‘Do Not Track’ Internet privacy initiative struggles to keep momentum

by Craig Timberg, Washington Post  |  published on November 28, 2012

The two-year-old drive to give consumers a simple way to block companies from tracking their behavior as they move across the Internet has faltered, say participants in the process who are struggling to reconcile privacy concerns with an advertising model that pays for many free Internet services.

The friction puts in peril the “Do Not Track” initiative that appeared to have widespread support at a White House event in February, when industry officials endorsed it in concept. Federal Trade Commission Chairman Jon Leibowitz, who also embraced the idea as central to the independent agency’s push for protecting personal data privacy, had predicted a deal by the end of the year.

But meetings of a key working committee have turned acrimonious in recent months, and a co-chair of the effort plans to step down Wednesday. Participants now say a deal remains months away, and some say it may take federal action to limit Internet tracking.
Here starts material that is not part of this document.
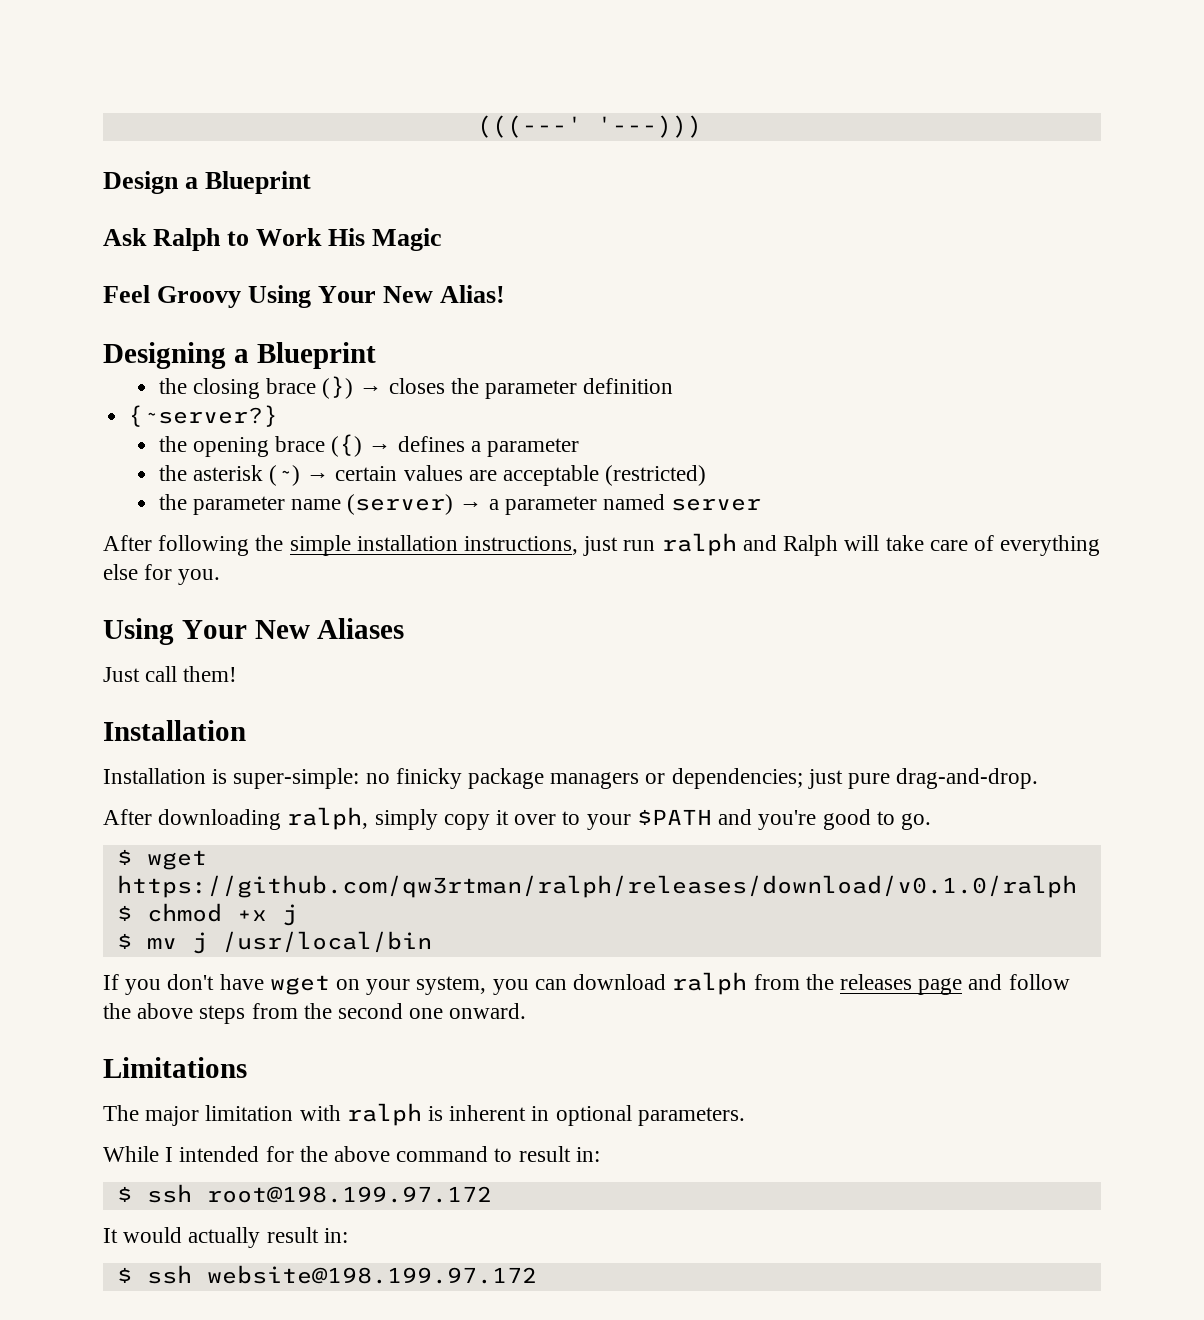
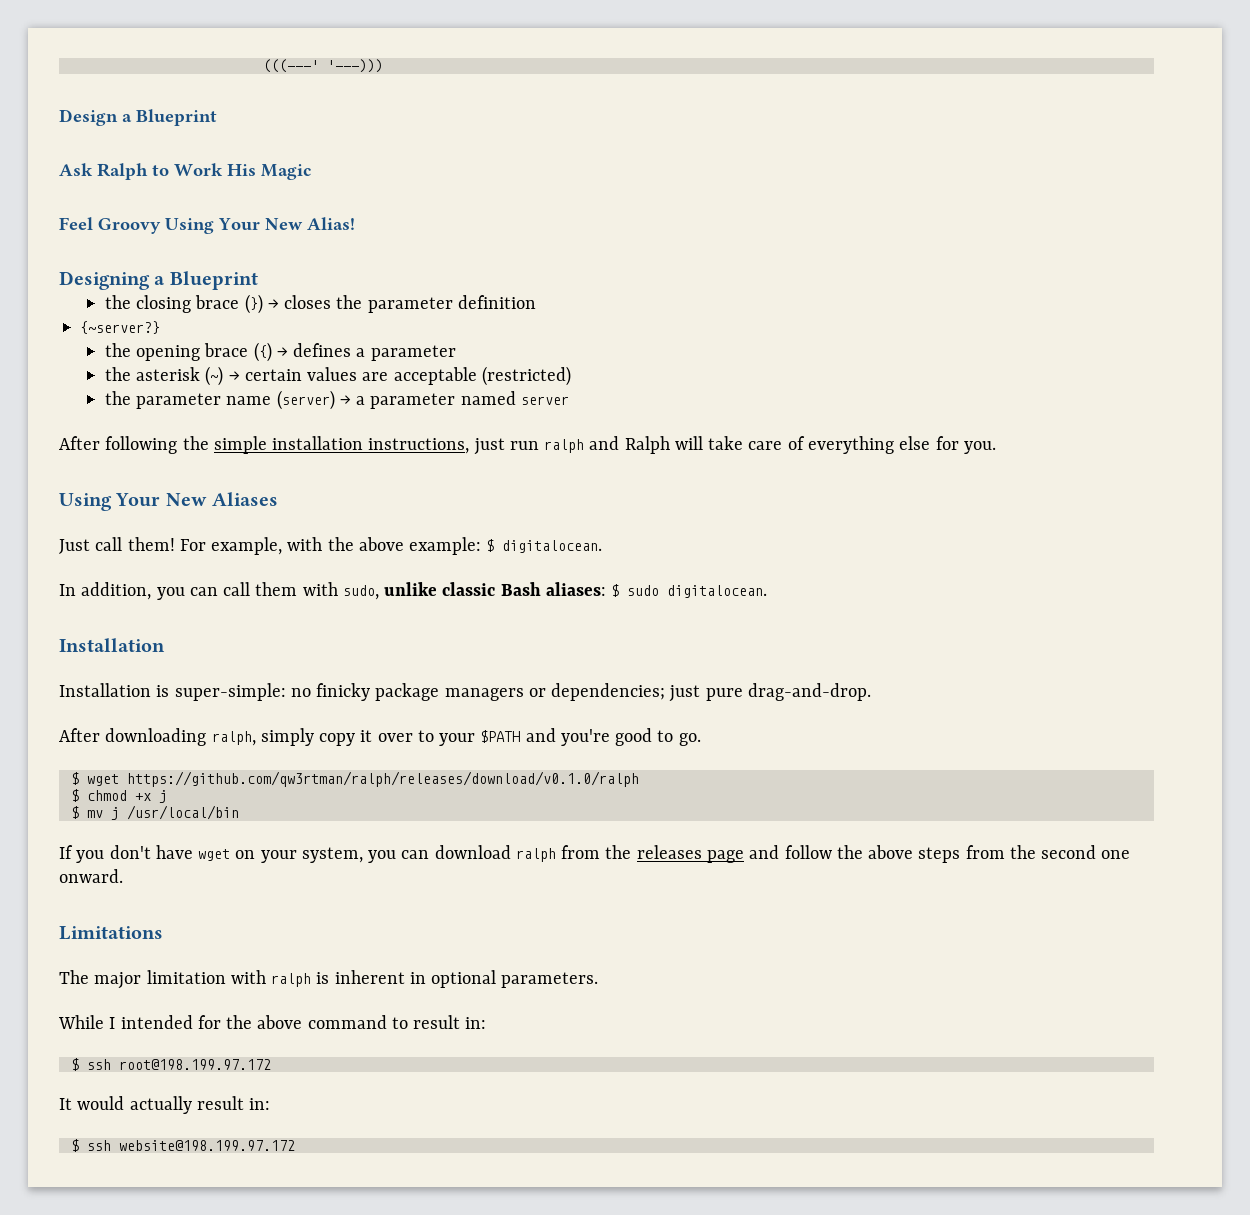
(238, 674) none -> [179,537,603,555] [59,582,768,600] For example, with the above example: $ digitalocean. // In addition, you can call them with sudo, unlike classic Bash aliases: $ sudo digitalocean.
“This thing has stalled, and there has been deliberate obstructionism by some segments of the advertising industry, and there is great frustration because of this,” said John M. Simpson of Consumer Watchdog, one of several privacy advocates working on the issue.

The idea for a Do Not Track system was inspired by the popular “do not call” lists that have curtailed telemarketing calls, but there have been sharp disagreements about how to build a system that limits tracking without undermining advertising revenue.

Industry groups voluntarily adopted a version last year giving consumers the ability to block advertising based on their Web browsing history. Officials from the Digital Advertising Alliance, which organized the effort, said that nearly 20 million users have visited the site at youradchoices.com and that more than 1 million have chosen to opt out of ad tracking.